I want to synchronise the local database of mobile devices with the server's database. This synchronisation will happen for example when user comes online, to update the local as well as the remote database with possible changes.
I thought about 2 approaches and already implemented 1 of them, but it's quite complicated and I fear a bit about its performance and error-proneness.
Approach 1.
The approach I implemented does all the synchronisation in the server. I'll store in the client's database the last server update timestamp for each item and a flag for items that are marked for removal. I send all my items - with their timestamps and flags - to the server, and the server then decides which items have to be inserted, updated - only if the last update timestamp of the client is equal to the last update timestamp stored in the server (meaning the client has the latest version of the item) and what has to be deleted. Then I do a fresh query to the database and send everything back to the client. The client overwrites it's local database with the result. In detail:
Client sends all its items to server (this could be refined by filtering items that need create/update/delete, but for now it sends everything). Items have a server last update timestamp and flag if it's marked to be deleted.
Server queries all the items for the user
Programmatic algorithm that goes through all the items checking timestamps in order to determine if the item can be updated/deleted or not. If the last server update timestamp in the client's item is different than the one stored in the server (meaning, someone else updated the item in between) the update/delete is rejected. I build many lists here, one of items that have to be inserted (items are not in the server's query result), items that are to be updated, items that are to be deleted, items that can't be updated because the timestamp is different, items that can't be deleted because the timestamp is different.
Transaction for inserts/updates/deletes, for which I use lists constructed in 3.
Query to get again all the items for the user.
Send result of this query to client, together with the lists of items that couldn't be updated or deleted built in 3., so client knows what failed.
The problem with this approach is the multiple queries and programmatic processing, another client (some items can have multiple users) could update something in between these queries and updates can get lost.

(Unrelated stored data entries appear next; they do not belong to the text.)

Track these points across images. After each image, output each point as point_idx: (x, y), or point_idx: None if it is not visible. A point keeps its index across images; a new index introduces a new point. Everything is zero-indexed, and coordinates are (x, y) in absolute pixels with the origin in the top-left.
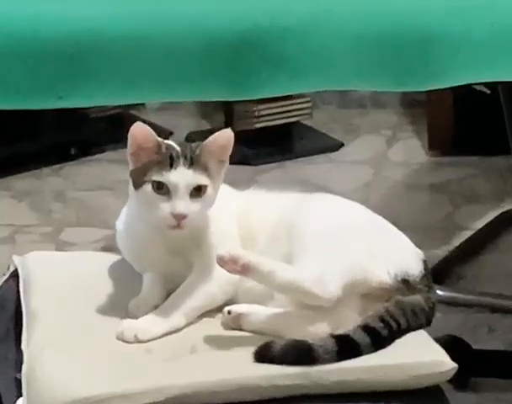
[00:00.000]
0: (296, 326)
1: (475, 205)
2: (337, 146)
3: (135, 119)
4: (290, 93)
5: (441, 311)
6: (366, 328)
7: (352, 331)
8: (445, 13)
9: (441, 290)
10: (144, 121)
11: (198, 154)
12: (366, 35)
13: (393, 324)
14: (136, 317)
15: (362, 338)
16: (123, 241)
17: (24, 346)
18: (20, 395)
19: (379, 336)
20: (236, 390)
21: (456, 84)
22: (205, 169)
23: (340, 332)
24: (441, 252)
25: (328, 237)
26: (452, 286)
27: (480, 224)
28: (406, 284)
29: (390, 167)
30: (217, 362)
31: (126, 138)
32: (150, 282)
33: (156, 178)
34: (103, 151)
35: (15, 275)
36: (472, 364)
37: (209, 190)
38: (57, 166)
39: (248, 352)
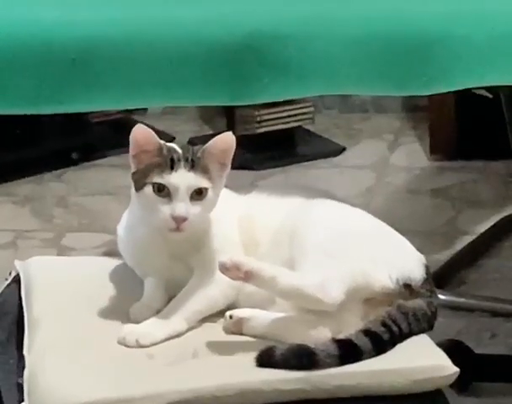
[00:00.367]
0: (298, 331)
1: (477, 210)
2: (339, 150)
3: (137, 124)
4: (291, 98)
5: (443, 316)
6: (368, 333)
7: (354, 335)
8: (446, 18)
9: (443, 295)
10: (146, 126)
11: (199, 157)
12: (367, 40)
13: (395, 328)
14: (138, 322)
15: (364, 343)
16: (124, 245)
17: (25, 351)
18: (22, 400)
19: (381, 340)
20: (237, 394)
21: (458, 88)
22: (206, 172)
23: (342, 336)
24: (443, 256)
25: (330, 242)
26: (454, 291)
27: (482, 228)
28: (408, 288)
29: (392, 171)
30: (219, 367)
31: (128, 143)
32: (151, 287)
33: (157, 180)
34: (105, 157)
35: (17, 280)
36: (474, 368)
37: (209, 193)
38: (59, 171)
39: (250, 356)
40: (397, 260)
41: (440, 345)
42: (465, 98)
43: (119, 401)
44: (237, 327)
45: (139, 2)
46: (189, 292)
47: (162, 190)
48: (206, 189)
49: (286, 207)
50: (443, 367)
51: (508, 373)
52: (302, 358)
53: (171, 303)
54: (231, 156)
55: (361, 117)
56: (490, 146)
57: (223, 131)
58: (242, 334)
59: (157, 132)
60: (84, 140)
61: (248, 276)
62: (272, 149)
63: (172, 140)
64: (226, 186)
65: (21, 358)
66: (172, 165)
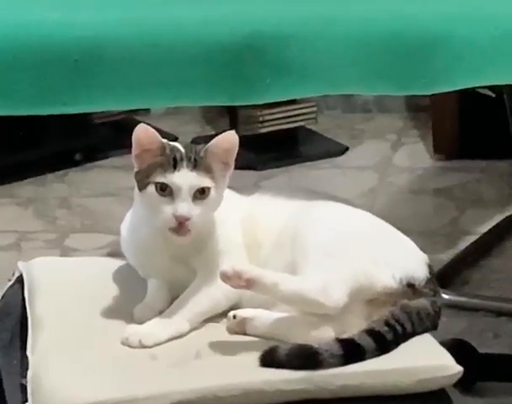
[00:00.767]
0: (301, 331)
1: (480, 210)
2: (341, 150)
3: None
4: (294, 98)
5: (447, 315)
6: (371, 332)
7: (357, 335)
8: (448, 17)
9: (447, 294)
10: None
11: (202, 156)
12: (369, 40)
13: (398, 328)
14: (142, 323)
15: (367, 342)
16: (127, 246)
17: (29, 352)
18: (26, 400)
19: (384, 340)
20: (241, 395)
21: (461, 88)
22: (208, 172)
23: (345, 336)
24: (446, 256)
25: (332, 244)
26: (458, 290)
27: (485, 228)
28: (411, 288)
29: (395, 171)
30: (222, 367)
31: (131, 144)
32: (155, 287)
33: (159, 179)
34: (107, 157)
35: (20, 281)
36: (478, 368)
37: (212, 193)
38: (62, 172)
39: (253, 356)
40: (400, 260)
41: (443, 344)
42: (467, 97)
43: (122, 402)
44: (240, 327)
45: (141, 4)
46: (191, 293)
47: (164, 190)
48: (209, 189)
49: (288, 209)
50: (447, 366)
51: (511, 372)
52: (306, 358)
53: (174, 304)
54: (234, 156)
55: (364, 117)
56: (493, 146)
57: (226, 131)
58: (245, 334)
59: (160, 133)
60: (87, 141)
61: (249, 284)
62: (275, 149)
63: (175, 140)
64: (229, 187)
65: (24, 358)
66: (174, 164)
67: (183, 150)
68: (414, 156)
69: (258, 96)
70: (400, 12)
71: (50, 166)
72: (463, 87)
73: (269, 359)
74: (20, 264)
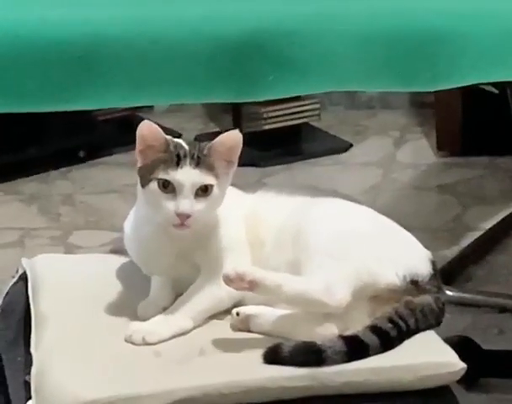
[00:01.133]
0: (305, 328)
1: (484, 206)
2: (345, 147)
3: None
4: (297, 95)
5: (450, 312)
6: (375, 329)
7: (361, 332)
8: (452, 14)
9: (451, 291)
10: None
11: (205, 154)
12: (373, 36)
13: (402, 325)
14: (145, 320)
15: (371, 339)
16: (131, 243)
17: (33, 348)
18: (29, 397)
19: (388, 337)
20: (244, 391)
21: (464, 84)
22: (211, 169)
23: (349, 333)
24: (450, 252)
25: (335, 243)
26: (462, 287)
27: (489, 224)
28: (415, 285)
29: (398, 168)
30: (226, 364)
31: (134, 141)
32: (158, 284)
33: (162, 176)
34: (111, 154)
35: (24, 278)
36: (482, 364)
37: (215, 190)
38: (65, 169)
39: (257, 353)
40: (403, 257)
41: (447, 341)
42: (471, 93)
43: (126, 399)
44: (244, 324)
45: (144, 0)
46: (195, 291)
47: (167, 186)
48: (212, 186)
49: (291, 206)
50: (450, 363)
51: None
52: (309, 354)
53: (177, 301)
54: (237, 154)
55: (367, 113)
56: (497, 142)
57: (229, 128)
58: (248, 331)
59: (163, 129)
60: (90, 138)
61: (252, 286)
62: (278, 146)
63: (178, 137)
64: (232, 184)
65: (28, 355)
66: (178, 161)
67: (186, 147)
68: (418, 152)
69: (262, 93)
70: (403, 8)
71: (54, 163)
72: (466, 84)
73: (273, 356)
74: (24, 261)
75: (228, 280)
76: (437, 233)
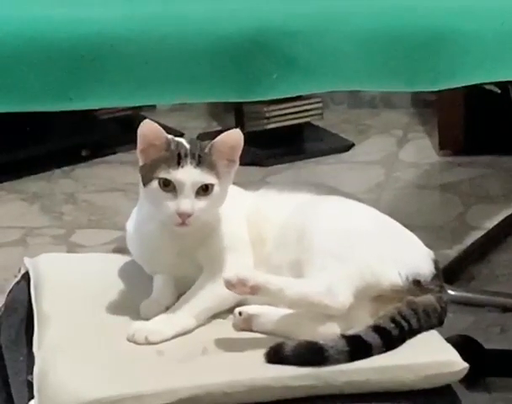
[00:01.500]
0: (307, 328)
1: (486, 205)
2: (348, 146)
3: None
4: (300, 94)
5: (453, 311)
6: (377, 329)
7: (363, 331)
8: (454, 13)
9: (453, 290)
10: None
11: (207, 153)
12: (376, 36)
13: (404, 324)
14: (148, 319)
15: (373, 339)
16: (133, 242)
17: (35, 348)
18: (32, 397)
19: (390, 336)
20: (247, 391)
21: (467, 84)
22: (212, 168)
23: (351, 332)
24: (453, 252)
25: (337, 244)
26: (464, 286)
27: (491, 224)
28: (417, 284)
29: (401, 167)
30: (229, 363)
31: (137, 139)
32: (161, 283)
33: (163, 175)
34: (114, 153)
35: (26, 277)
36: (484, 363)
37: (216, 189)
38: (68, 168)
39: (260, 353)
40: (405, 256)
41: (449, 340)
42: (473, 93)
43: (128, 398)
44: (246, 324)
45: (147, 0)
46: (198, 290)
47: (168, 185)
48: (212, 185)
49: (294, 205)
50: (452, 362)
51: None
52: (312, 354)
53: (180, 300)
54: (239, 153)
55: (370, 113)
56: (499, 141)
57: (232, 127)
58: (251, 331)
59: (166, 128)
60: (93, 136)
61: (254, 290)
62: (281, 145)
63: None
64: (235, 183)
65: (31, 355)
66: (179, 160)
67: (188, 146)
68: (420, 151)
69: (265, 92)
70: (405, 8)
71: (57, 161)
72: (469, 84)
73: (276, 356)
74: (26, 260)
75: (230, 285)
76: (439, 232)
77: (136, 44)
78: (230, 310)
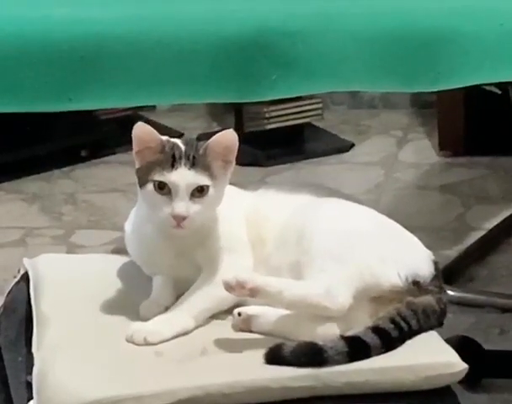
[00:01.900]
0: (306, 328)
1: (486, 206)
2: (347, 146)
3: (145, 121)
4: (300, 95)
5: (452, 312)
6: (376, 330)
7: (362, 332)
8: (454, 14)
9: (453, 291)
10: (154, 123)
11: (201, 154)
12: (376, 36)
13: (404, 325)
14: (148, 320)
15: (372, 340)
16: (131, 243)
17: (34, 349)
18: (31, 397)
19: (389, 337)
20: (246, 392)
21: (466, 85)
22: (207, 169)
23: (350, 333)
24: (453, 252)
25: (336, 245)
26: (464, 287)
27: (491, 224)
28: (417, 285)
29: (401, 167)
30: (228, 364)
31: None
32: (160, 284)
33: (157, 177)
34: (113, 153)
35: (26, 278)
36: (484, 364)
37: (211, 191)
38: (68, 168)
39: (259, 354)
40: (405, 257)
41: (449, 341)
42: (473, 94)
43: (127, 399)
44: (245, 325)
45: (147, 0)
46: (196, 290)
47: (163, 188)
48: (208, 187)
49: (294, 205)
50: (452, 364)
51: None
52: (311, 355)
53: (178, 301)
54: (234, 153)
55: (370, 113)
56: (499, 142)
57: (229, 128)
58: (250, 331)
59: (166, 129)
60: (93, 137)
61: (253, 292)
62: (281, 145)
63: (180, 136)
64: (234, 183)
65: (30, 355)
66: (173, 162)
67: (183, 147)
68: (420, 152)
69: (265, 92)
70: (406, 8)
71: (56, 162)
72: (469, 84)
73: (275, 356)
74: (26, 261)
75: (229, 288)
76: (439, 233)
77: (135, 44)
78: (229, 311)
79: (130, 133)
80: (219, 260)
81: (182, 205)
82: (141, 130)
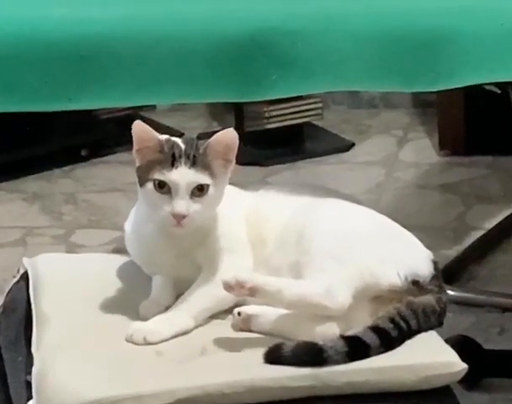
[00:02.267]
0: (306, 328)
1: (486, 205)
2: (348, 146)
3: (145, 120)
4: (300, 94)
5: (452, 312)
6: (376, 329)
7: (362, 332)
8: (454, 14)
9: (453, 291)
10: (154, 122)
11: (201, 153)
12: (376, 36)
13: (403, 325)
14: (147, 319)
15: (372, 339)
16: (131, 242)
17: (34, 348)
18: (30, 397)
19: (389, 337)
20: (246, 391)
21: (466, 84)
22: (207, 168)
23: (350, 333)
24: (453, 252)
25: (336, 245)
26: (464, 286)
27: (491, 224)
28: (416, 285)
29: (401, 167)
30: (227, 364)
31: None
32: (160, 284)
33: (157, 176)
34: (113, 153)
35: (25, 277)
36: (483, 364)
37: (211, 190)
38: (68, 168)
39: (258, 353)
40: (404, 257)
41: (449, 341)
42: (474, 93)
43: (127, 399)
44: (245, 324)
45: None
46: (196, 290)
47: (162, 187)
48: (208, 186)
49: (294, 206)
50: (451, 363)
51: None
52: (311, 354)
53: (178, 301)
54: (234, 152)
55: (370, 113)
56: (499, 142)
57: (229, 127)
58: (250, 331)
59: (166, 129)
60: (93, 136)
61: (253, 292)
62: (281, 145)
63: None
64: (234, 183)
65: (29, 355)
66: (173, 161)
67: (183, 146)
68: (421, 151)
69: (265, 92)
70: (405, 8)
71: (57, 161)
72: (469, 84)
73: (274, 356)
74: (25, 260)
75: (228, 287)
76: (440, 232)
77: (135, 44)
78: (229, 311)
79: (131, 133)
80: (219, 260)
81: (182, 204)
82: (139, 128)
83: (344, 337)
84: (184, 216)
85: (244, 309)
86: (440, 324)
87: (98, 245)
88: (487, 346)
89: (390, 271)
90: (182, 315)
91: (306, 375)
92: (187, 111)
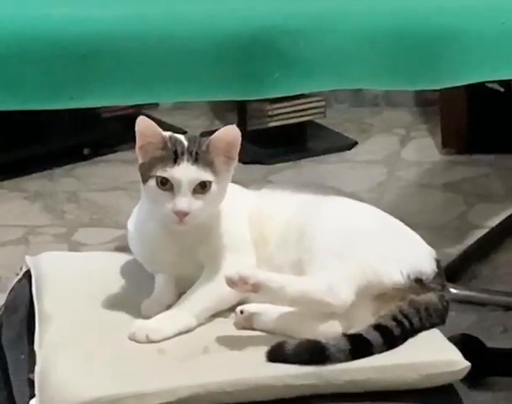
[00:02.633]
0: (309, 326)
1: (489, 204)
2: (350, 145)
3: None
4: (302, 92)
5: (455, 310)
6: (379, 327)
7: (364, 330)
8: (456, 12)
9: (455, 289)
10: (157, 121)
11: (204, 150)
12: (378, 34)
13: (406, 323)
14: (149, 318)
15: (374, 337)
16: (134, 241)
17: (36, 346)
18: (33, 395)
19: (391, 335)
20: (248, 390)
21: (469, 82)
22: (210, 165)
23: (353, 331)
24: (455, 250)
25: (339, 243)
26: (466, 285)
27: (494, 222)
28: (419, 283)
29: (403, 166)
30: (230, 362)
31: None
32: (162, 282)
33: (160, 173)
34: (115, 152)
35: (28, 276)
36: (486, 362)
37: (213, 187)
38: (70, 166)
39: (261, 352)
40: (407, 255)
41: (451, 339)
42: (476, 91)
43: (130, 397)
44: (247, 322)
45: None
46: (199, 288)
47: (165, 184)
48: (210, 183)
49: (295, 204)
50: (454, 362)
51: None
52: (313, 353)
53: (181, 299)
54: (237, 150)
55: (373, 111)
56: (502, 140)
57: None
58: (252, 329)
59: (169, 127)
60: (95, 135)
61: (256, 288)
62: (283, 143)
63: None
64: (237, 181)
65: (32, 353)
66: (175, 158)
67: (186, 143)
68: (423, 150)
69: (267, 91)
70: (408, 6)
71: (59, 160)
72: (471, 82)
73: (277, 354)
74: (28, 259)
75: (231, 283)
76: (442, 231)
77: (136, 43)
78: (231, 309)
79: (133, 131)
80: (221, 258)
81: (184, 201)
82: (143, 124)
83: (346, 336)
84: (186, 213)
85: (247, 307)
86: (443, 322)
87: (100, 243)
88: (489, 344)
89: (392, 269)
90: (184, 313)
91: (308, 373)
92: (190, 109)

I assume I have to compact my queries (try to somehow do everything in a single transaction, maybe use stored procedures?) and lock rows to avoid synchronisation issues. My knowledge of SQL doesn't go much further than select...where
and join
so I may me missing a better way to do this.
Approach 2.
Because of these complications I was thinking if there's maybe a simpler way. The other idea I had, was to do the synchronisation in the client. So I'd do first query all my data and do an update (for which I still need the last update timestamp and delete flags - only this time the sync logic is in the client and I don't have to worry about multiple users here), and then send the sync result to the server which will just do an overwrite. In detail:
Download items for user
Do sync alhorithm in the client, similar to what I do in the server in 3. (Approach 1).
Upload items to the server, server overwrites user's items with this.
The problem here, of course, is that another client can update items in the server while this client is doing sync, and when it uploads the results, the updates of former client will be lost. I thought maybe I can work around this with a hash, so the downloaded data has a hash and when the database is to be overwritten with the sync result I do a query first and check it's the same hash, if not return an error. But then again I'm with multiple queries in the server and not sure this a recommended way.
I'd appreciate thoughts on this matter. Is my current approach the best? Or should I rather go with the client sync (this would also reduce workload in the server, which is good), but then how do I avoid possible overwrites, is the hash a good idea? Note that my app doesn't have super strict requirements, it's something like shared todo lists with a few additional features, nothing generic (like a file sharing service) or for health, science etc. so if once in a (long) while an update is lost it's not the end of the world. I care a little more about performance and implementation easiness than 100% correctness. Of course the less error prone, the better.
P.S. would also appreciate reading recommendations about this (maybe as a comment), any good resource about sync strategies. I'm using Scala, Play 2.4 and Akka in some parts so a recommendation in this direction would also be very useful.
The problem with my approach is that I'm doing many different queries and programmatic processing
- is this not the problem? What transactions are being made against the DB on the server? I don't like the sound of sync'ing to a very 'active' server. I'd favour your first approach, and you don't need to worry about whether there are concurrent users sync'ing or not - update the server DB based on the latest date against each record.